• **Texto apresentado**
▼

Considerações acerca do brincar no transtorno do espectro autista

Artigo de Letícia Moraes Sergio – Estagiária de Psicologia na Clínica Horizontes

O termo autismo, popularizado por Kanner na década de 1940, é comumente utilizado para se referir ao Transtorno do Espectro Autista (TEA), transtorno descrito no DSM-V como uma deficiência significativa em algumas áreas do neurodesenvolvimento, sendo as mais comuns o déficit na construção da linguagem e na comunicação verbal e não-verbal, dificuldade no campo da interação social, estereotipias comportamentais (American Psychiatric Association, 2013). Esses sintomas estão presentes no sujeito desde a infância e são detectáveis a partir do primeiro ano de vida. Sendo assim, são bastante benéficas as intervenções realizadas antes dos 18 meses, a partir do diagnóstico precoce, pois permitem que possíveis déficits do desenvolvimento sejam prevenidos e/ou corrigidos.

Para o tratamento do TEA, após a detecção dos sintomas, são recomendadas intervenções específicas e técnicas adequadas para que se possa auxiliar a criança a se desenvolver da forma mais saudável possível. Nesse contexto, as intervenções multiprofissionais são as que demonstram melhores resultados visto que atenuam o desenvolvimento da sintomatologia, como as dificuldades de motricidade, linguagem, comportamentos sociais e cognitivos, ajudando o paciente a alcançar habilidades pertinentes ao seu desenvolvimento.

O brincar, segundo Winnicott (1971), é uma atividade que tem papel fundamental para o desenvolvimento infantil, pois, ao brincar, a criança reproduz o que lhe é internalizado, podendo assim elaborar a sua realidade.

Através da brincadeira, a criança projeta no mundo externo seus medos, angústias e problemas internos, dominando-os por meio da ação, elaborando assim seus conflitos inconscientes. (LEITE, R. R.; ABRÃO, J. L. F, 2015)

No contexto do TEA, as brincadeiras são marcadas pela ausência de simbolização; em seu lugar, são praticadas ações que privilegiam uma autoestimulação (ou autoerotização) fechada em si própria. Outra peculiaridade no brincar autístico é a preferência por objetos rígidos que permitam catalogação ou uma manipulação mais mecanicista, como jogos de encaixe, cubos, carrinhos de brinquedo, peões, etc. Tais objetos são manipulados de forma repetitiva por longos períodos, em uma brincadeira aparentemente sem sentido (Marcelli,1998).

O solitário processo do brincar autístico sucinta incompreensão por parte da rede de cuidadores da criança – pais, familiares e educadores -, que, por não verem sentido nas ações repetitivas e estereotipadas, deixam de atribuir sentido a elas, deixando de significa-las. O fato de o ambiente não respaldar significação para as brincadeiras também contribui para uma brincadeira limitada, pobre e carente de imaginação.

▲

• **Dados para análise**
▼

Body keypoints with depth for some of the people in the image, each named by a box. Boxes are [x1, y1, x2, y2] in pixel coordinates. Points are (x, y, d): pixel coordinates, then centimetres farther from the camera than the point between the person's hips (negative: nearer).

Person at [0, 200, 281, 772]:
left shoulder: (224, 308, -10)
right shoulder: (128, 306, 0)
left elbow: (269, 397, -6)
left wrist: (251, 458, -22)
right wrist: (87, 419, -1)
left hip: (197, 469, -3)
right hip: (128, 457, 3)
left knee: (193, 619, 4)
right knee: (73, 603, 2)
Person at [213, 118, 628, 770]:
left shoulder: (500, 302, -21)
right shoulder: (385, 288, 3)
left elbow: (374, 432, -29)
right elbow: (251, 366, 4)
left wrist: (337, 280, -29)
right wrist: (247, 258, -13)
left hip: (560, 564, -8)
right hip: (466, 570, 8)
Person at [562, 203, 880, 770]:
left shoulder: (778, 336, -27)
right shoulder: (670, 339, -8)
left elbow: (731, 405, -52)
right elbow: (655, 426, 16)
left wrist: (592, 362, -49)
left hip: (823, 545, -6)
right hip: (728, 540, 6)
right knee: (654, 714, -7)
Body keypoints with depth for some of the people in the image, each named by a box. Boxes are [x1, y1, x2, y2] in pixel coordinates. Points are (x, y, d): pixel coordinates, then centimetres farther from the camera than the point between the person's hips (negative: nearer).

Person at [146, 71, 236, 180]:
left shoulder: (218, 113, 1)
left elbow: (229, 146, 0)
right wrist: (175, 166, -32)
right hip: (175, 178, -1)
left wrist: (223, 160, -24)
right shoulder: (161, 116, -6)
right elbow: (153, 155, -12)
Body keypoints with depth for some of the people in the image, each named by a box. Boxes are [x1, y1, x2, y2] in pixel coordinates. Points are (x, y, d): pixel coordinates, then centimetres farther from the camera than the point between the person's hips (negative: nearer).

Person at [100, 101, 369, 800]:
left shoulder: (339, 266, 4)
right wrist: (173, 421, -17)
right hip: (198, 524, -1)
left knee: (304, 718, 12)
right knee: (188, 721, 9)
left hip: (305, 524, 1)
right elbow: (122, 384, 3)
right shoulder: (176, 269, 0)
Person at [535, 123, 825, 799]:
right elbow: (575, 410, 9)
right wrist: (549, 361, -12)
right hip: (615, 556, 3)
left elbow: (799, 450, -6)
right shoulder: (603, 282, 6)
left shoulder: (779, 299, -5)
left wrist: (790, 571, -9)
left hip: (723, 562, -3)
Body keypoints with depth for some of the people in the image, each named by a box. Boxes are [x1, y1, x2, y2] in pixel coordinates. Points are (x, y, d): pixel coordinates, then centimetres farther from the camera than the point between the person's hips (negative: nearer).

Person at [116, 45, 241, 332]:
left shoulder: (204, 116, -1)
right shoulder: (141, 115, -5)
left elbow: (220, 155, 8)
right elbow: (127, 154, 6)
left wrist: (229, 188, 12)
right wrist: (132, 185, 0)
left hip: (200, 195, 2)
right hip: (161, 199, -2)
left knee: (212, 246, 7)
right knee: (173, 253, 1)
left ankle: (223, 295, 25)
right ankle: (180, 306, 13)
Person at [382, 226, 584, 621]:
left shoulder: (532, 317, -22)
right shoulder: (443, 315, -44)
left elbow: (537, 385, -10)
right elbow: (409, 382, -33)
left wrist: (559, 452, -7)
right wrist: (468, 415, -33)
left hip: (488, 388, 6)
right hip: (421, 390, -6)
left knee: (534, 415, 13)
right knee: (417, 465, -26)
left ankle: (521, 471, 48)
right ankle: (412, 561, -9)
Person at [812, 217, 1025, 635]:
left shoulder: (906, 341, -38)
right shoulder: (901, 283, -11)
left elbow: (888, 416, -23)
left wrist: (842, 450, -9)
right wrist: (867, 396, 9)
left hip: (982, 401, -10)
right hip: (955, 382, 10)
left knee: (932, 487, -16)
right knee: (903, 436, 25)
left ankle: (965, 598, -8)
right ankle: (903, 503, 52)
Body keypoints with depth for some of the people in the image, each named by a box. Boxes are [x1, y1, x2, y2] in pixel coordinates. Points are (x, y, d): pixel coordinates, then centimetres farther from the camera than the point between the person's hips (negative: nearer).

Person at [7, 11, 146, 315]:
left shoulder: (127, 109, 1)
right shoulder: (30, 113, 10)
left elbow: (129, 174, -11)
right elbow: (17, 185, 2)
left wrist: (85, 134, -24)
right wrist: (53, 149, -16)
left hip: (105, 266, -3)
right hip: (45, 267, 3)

▲

• **Problemas a resolver**
A. Segundo o texto sobre o brincar no autismo, por que são benéficas as intervenções feitas antes dos 18 meses de vida?
B. Copie do texto sobre o brincar no autismo o trecho de "Para o tratamento" a "a sua realidade.", sem alterações.

• **Conjunto de respostas**
A. As intervenções feitas antes dos 18 meses, a partir do diagnóstico precoce, são benéficas porque permitem prevenir e/ou corrigir possíveis déficits do desenvolvimento.

B.
Para o tratamento do TEA, após a detecção dos sintomas, são recomendadas intervenções específicas e técnicas adequadas para que se possa auxiliar a criança a se desenvolver da forma mais saudável possível. Nesse contexto, as intervenções multiprofissionais são as que demonstram melhores resultados visto que atenuam o desenvolvimento da sintomatologia, como as dificuldades de motricidade, linguagem, comportamentos sociais e cognitivos, ajudando o paciente a alcançar habilidades pertinentes ao seu desenvolvimento.

O brincar, segundo Winnicott (1971), é uma atividade que tem papel fundamental para o desenvolvimento infantil, pois, ao brincar, a criança reproduz o que lhe é internalizado, podendo assim elaborar a sua realidade.